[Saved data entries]
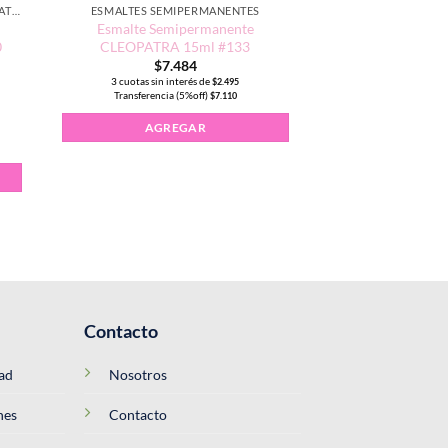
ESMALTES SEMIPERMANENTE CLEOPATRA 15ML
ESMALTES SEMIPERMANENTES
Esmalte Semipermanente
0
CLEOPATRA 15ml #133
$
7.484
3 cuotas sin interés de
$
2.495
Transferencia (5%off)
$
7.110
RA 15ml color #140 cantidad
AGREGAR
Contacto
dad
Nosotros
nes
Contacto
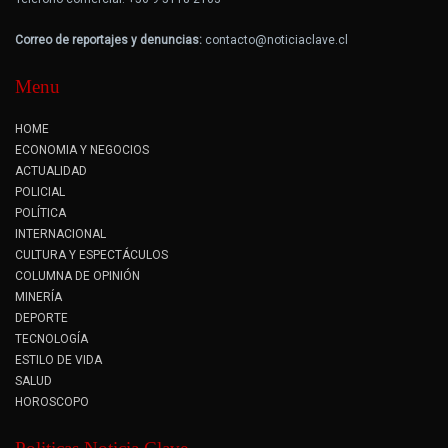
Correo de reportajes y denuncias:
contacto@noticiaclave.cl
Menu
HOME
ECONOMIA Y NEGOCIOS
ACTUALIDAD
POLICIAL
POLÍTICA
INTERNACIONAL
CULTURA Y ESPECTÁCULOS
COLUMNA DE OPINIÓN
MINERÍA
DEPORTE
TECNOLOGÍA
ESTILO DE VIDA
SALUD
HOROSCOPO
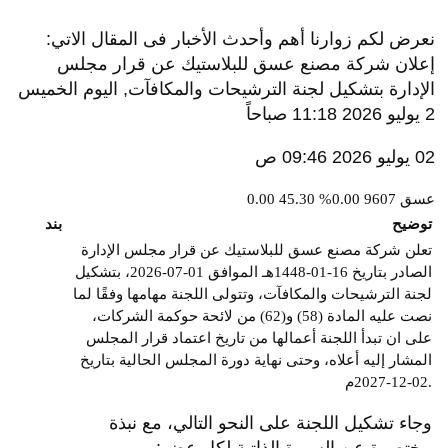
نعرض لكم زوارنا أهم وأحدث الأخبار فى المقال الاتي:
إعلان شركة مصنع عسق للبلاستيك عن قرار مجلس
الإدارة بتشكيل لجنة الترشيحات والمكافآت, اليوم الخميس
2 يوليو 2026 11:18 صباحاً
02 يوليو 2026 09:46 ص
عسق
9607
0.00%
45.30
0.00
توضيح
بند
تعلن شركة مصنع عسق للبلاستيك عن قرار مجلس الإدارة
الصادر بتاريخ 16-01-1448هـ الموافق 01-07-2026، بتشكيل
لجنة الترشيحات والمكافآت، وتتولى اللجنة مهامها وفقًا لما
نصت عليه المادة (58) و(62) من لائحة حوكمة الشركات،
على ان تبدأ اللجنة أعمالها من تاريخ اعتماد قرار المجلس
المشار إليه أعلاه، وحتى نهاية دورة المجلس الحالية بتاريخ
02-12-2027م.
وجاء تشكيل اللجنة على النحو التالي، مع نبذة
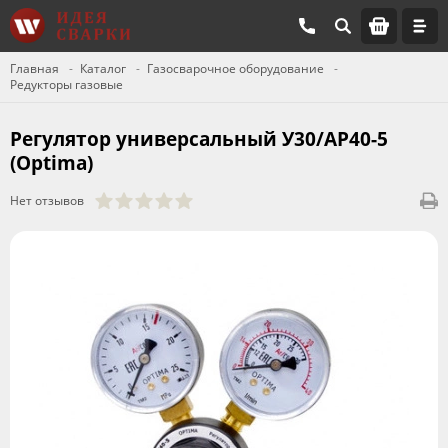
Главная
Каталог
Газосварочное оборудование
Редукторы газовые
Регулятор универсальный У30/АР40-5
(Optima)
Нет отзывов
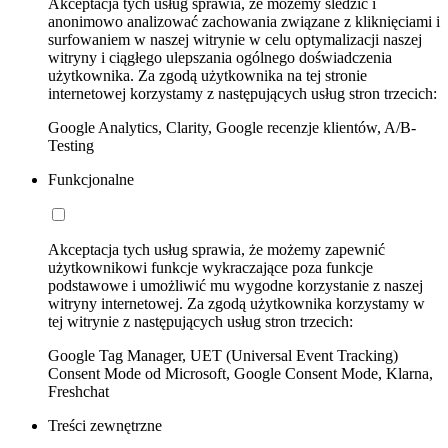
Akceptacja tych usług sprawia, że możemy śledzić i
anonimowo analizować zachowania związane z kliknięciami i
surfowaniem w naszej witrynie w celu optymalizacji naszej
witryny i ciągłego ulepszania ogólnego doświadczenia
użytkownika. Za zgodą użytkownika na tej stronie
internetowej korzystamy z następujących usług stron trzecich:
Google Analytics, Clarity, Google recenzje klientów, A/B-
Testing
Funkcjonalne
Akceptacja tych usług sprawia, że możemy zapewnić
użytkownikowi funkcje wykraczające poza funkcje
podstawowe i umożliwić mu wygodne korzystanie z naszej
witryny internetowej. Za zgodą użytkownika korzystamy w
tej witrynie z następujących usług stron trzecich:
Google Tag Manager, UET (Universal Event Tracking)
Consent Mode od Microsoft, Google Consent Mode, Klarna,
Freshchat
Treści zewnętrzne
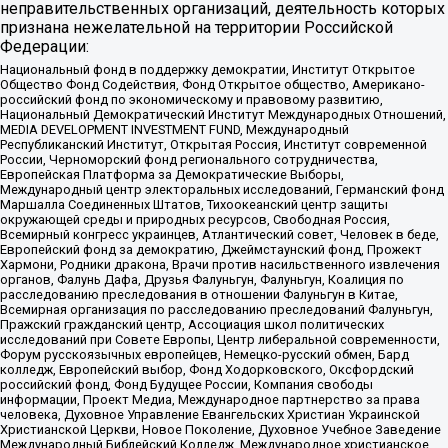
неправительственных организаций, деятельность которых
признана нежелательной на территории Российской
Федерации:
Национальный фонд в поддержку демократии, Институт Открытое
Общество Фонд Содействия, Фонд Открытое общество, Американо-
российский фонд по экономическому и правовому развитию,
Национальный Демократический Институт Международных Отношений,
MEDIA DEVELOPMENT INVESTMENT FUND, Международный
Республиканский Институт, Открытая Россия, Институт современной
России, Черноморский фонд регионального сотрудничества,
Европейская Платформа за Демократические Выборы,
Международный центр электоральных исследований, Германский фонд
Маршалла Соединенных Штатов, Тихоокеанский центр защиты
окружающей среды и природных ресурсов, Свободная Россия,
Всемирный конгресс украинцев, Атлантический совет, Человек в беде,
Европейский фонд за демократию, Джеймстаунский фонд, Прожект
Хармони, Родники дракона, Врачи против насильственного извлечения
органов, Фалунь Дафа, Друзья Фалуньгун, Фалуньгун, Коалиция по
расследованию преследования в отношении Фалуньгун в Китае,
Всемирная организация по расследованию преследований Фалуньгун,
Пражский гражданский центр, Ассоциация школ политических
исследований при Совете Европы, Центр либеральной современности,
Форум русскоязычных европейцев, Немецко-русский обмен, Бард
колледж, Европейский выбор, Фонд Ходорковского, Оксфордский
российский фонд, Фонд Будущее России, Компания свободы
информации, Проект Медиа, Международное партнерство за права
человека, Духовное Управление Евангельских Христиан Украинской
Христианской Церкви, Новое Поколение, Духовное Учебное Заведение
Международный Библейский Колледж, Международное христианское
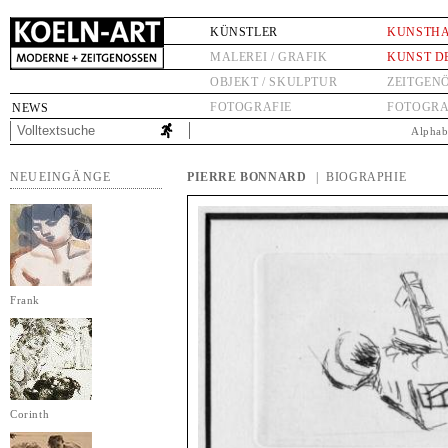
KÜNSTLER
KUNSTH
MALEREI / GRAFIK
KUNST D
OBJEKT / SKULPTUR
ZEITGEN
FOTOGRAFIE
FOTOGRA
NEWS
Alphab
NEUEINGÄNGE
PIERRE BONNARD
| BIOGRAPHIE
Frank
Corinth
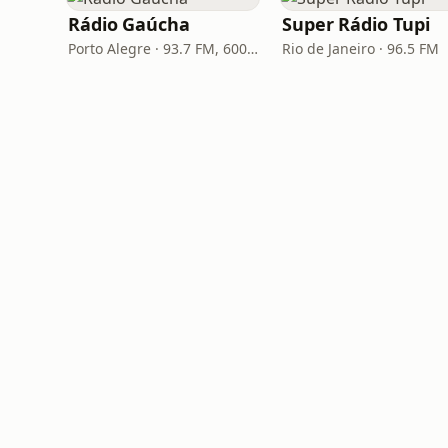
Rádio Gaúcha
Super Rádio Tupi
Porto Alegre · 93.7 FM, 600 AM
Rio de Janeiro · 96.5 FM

* _Task prompt_
When a line contains the string "Открытое", copy it from the records.

* _The completed task_
Национальный фонд в поддержку демократии, Институт Открытое
Общество Фонд Содействия, Фонд Открытое общество, Американо-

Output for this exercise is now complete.